Simon Gorton KC successfully appeared for the Chief Constable of Greater Manchester Police in a whistleblowing claim brought by Mr P Jackson, a former senior police officer.
The case is of interest, not necessarily because it is a 367-page judgment, which followed a claim commencing on 1 November 2021 that did not conclude with the parties until 16 May 2023 after 102 days of evidence and submissions, but that three fundamental principles are explored in this first instance judgment. These will be of relevance to many whistleblowing claims. The first is that this is a section 43F disclosure claim, namely that the claimant relied solely on disclosures made externally to the IPCC [55§13], who are a prescribed body. This involves the higher test which requires the information disclosed, and any allegation contained in it, are reasonably believed to be “substantially true”. Whilst it is noted that in the final submissions it was argued that the claimant was also seeking to rely upon a section 43C claim as well, a reader will see that the List of Issues became the Claimant’s pleaded case [58§24]. Nevertheless, the Tribunal were prepared to read into the substantive documents and did consider the surrounding language used in the documentary disclosures when making their findings. Whilst this is not uncommon, this provides insight into how complex claims require early clarity for the Tribunal to properly understand and engage in what is the substance of each disclosure being made and likewise, the Respondent’s position on them.

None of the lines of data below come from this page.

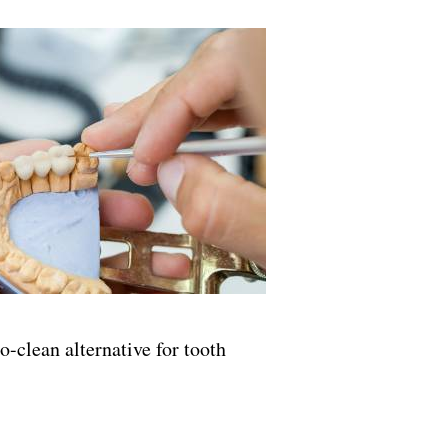
o-clean alternative for tooth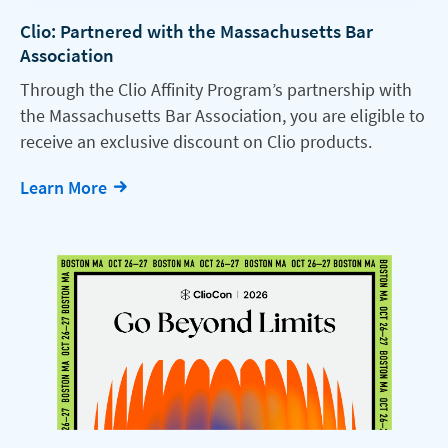
Clio: Partnered with the Massachusetts Bar
Association
Through the Clio Affinity Program’s partnership with
the Massachusetts Bar Association, you are eligible to
receive an exclusive discount on Clio products.
Learn More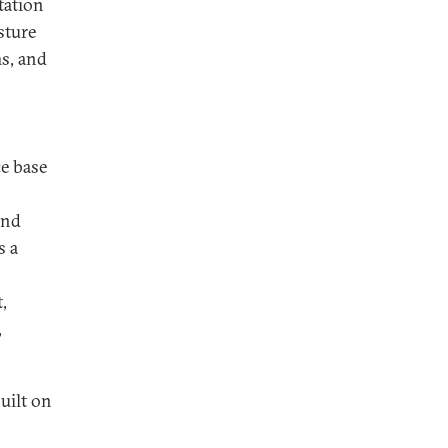
tation
sture
ms, and
ce base
and
s a
,
,
uilt on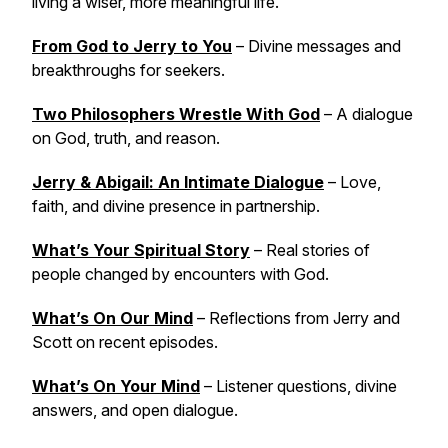
living a wiser, more meaningful life.
From God to Jerry to You
– Divine messages and
breakthroughs for seekers.
Two Philosophers Wrestle With God
– A dialogue
on God, truth, and reason.
Jerry & Abigail: An Intimate Dialogue
– Love,
faith, and divine presence in partnership.
What’s Your Spiritual Story
– Real stories of
people changed by encounters with God.
What’s On Our Mind
– Reflections from Jerry and
Scott on recent episodes.
What’s On Your Mind
– Listener questions, divine
answers, and open dialogue.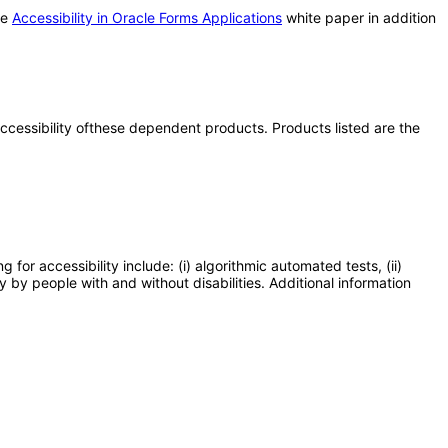
he
Accessibility in Oracle Forms Applications
white paper in addition
 accessibility ofthese dependent products. Products listed are the
or accessibility include: (i) algorithmic automated tests, (ii)
y by people with and without disabilities. Additional information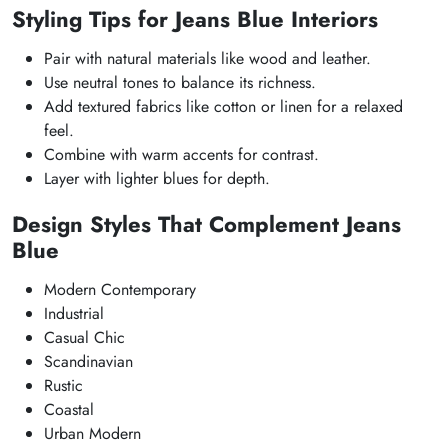
Styling Tips for Jeans Blue Interiors
Pair with natural materials like wood and leather.
Use neutral tones to balance its richness.
Add textured fabrics like cotton or linen for a relaxed
feel.
Combine with warm accents for contrast.
Layer with lighter blues for depth.
Design Styles That Complement Jeans
Blue
Modern Contemporary
Industrial
Casual Chic
Scandinavian
Rustic
Coastal
Urban Modern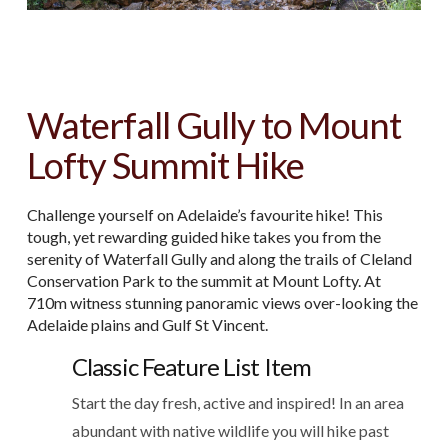
Waterfall Gully to Mount
Lofty Summit Hike
Challenge yourself on Adelaide’s favourite hike! This
tough, yet rewarding guided hike takes you from the
serenity of Waterfall Gully and along the trails of Cleland
Conservation Park to the summit at Mount Lofty. At
710m witness stunning panoramic views over-looking the
Adelaide plains and Gulf St Vincent.
Classic Feature List Item
Start the day fresh, active and inspired! In an area
abundant with native wildlife you will hike past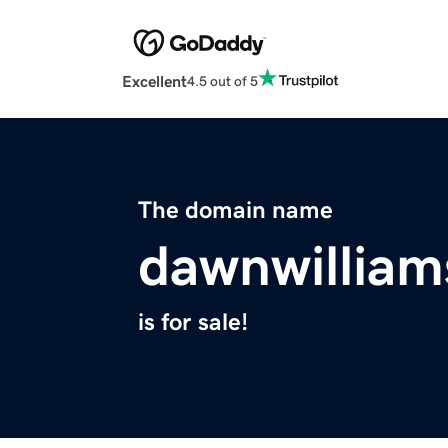
Excellent
4.5 out of 5
The domain name
dawnwillia
is for sale!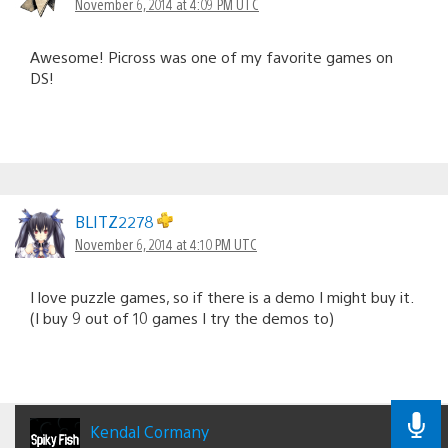
November 6, 2014 at 4:09 PM UTC
Awesome! Picross was one of my favorite games on
DS!
BLITZ2278
November 6, 2014 at 4:10 PM UTC
I love puzzle games, so if there is a demo I might buy it.
(I buy 9 out of 10 games I try the demos to)
Kendal Cormany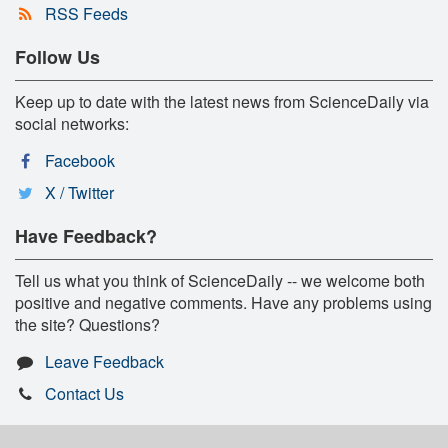
RSS Feeds
Follow Us
Keep up to date with the latest news from ScienceDaily via
social networks:
Facebook
X / Twitter
Have Feedback?
Tell us what you think of ScienceDaily -- we welcome both
positive and negative comments. Have any problems using
the site? Questions?
Leave Feedback
Contact Us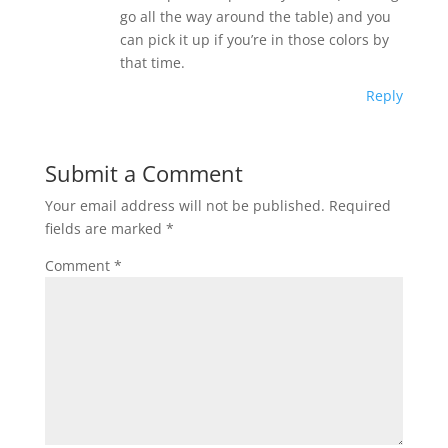
go all the way around the table) and you
can pick it up if you’re in those colors by
that time.
Reply
Submit a Comment
Your email address will not be published.
Required
fields are marked
*
Comment
*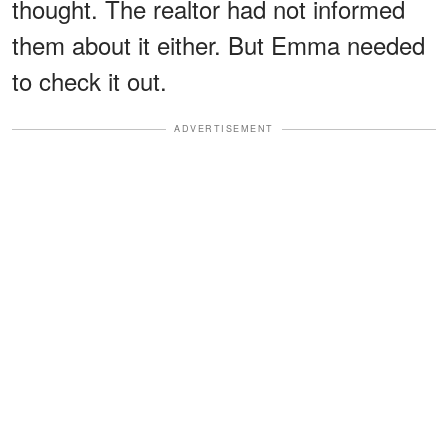
thought. The realtor had not informed
them about it either. But Emma needed
to check it out.
ADVERTISEMENT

Second, of specific interest is the application of Korashi v Aberfawe Uro Morgannwg University Local Area Health Board [2012] IRLR 4 and the reasonableness of belief required of professional or more experienced workers who are whistleblowers. This case grapples with the fact that the subjective reasonableness of the belief in a disclosure, when it is being objectively considered, entitled the Tribunal to take into account the circumstances of the discloser (here his seniority) and the fact that where it is an external disclosure the impact of the “substantially true” test, being qualitative in nature, manifests itself as a matter of common sense that more will be expected for the disclosure and belief to meet that test – when one reads more, that is a question of qualitative substance and veracity.
Third, it is of interest to read how the Tribunal approached a claim where the Claimant did not seek to link or “pair” disclosures to asserted detriments [317 Ch V]. In many cases there can be a focus on establishing a disclosure and then in recording and setting out the detriment, but the importance of establishing the link between the two – when considering not just the prima facie case placed upon the Claimant, but in assisting the Tribunal in their role, cannot be underestimated. Likewise, properly challenging the link between the two, indeed in some instances even the knowledge of the putative individual as to the substance of the disclosure, can be key. It is of interest that the Tribunal could find no reason to go on to determine the “31 (or so) alleged detriments for purely academic purposes” [322§4].
Finally, practically, with those addressing complex claims, readers will note the “Master Tracker” which through various colour coded columns tracked the status of each of the 287 allegations made in the case. This was prepared by the Respondent and provided a map for how the evidence should be interpreted and the usefulness of these in both preparing and representing parties is well known to members of OSC.
This case summary was written by Jack Mitchell.
Finally, it is nice to read that the book I co-author Whistleblowing Law and Practice (Fourth Edition) was of assistance to the Tribunal [79§88, 178§56 and 194§5] and doesn’t just gather dust on academic shelves.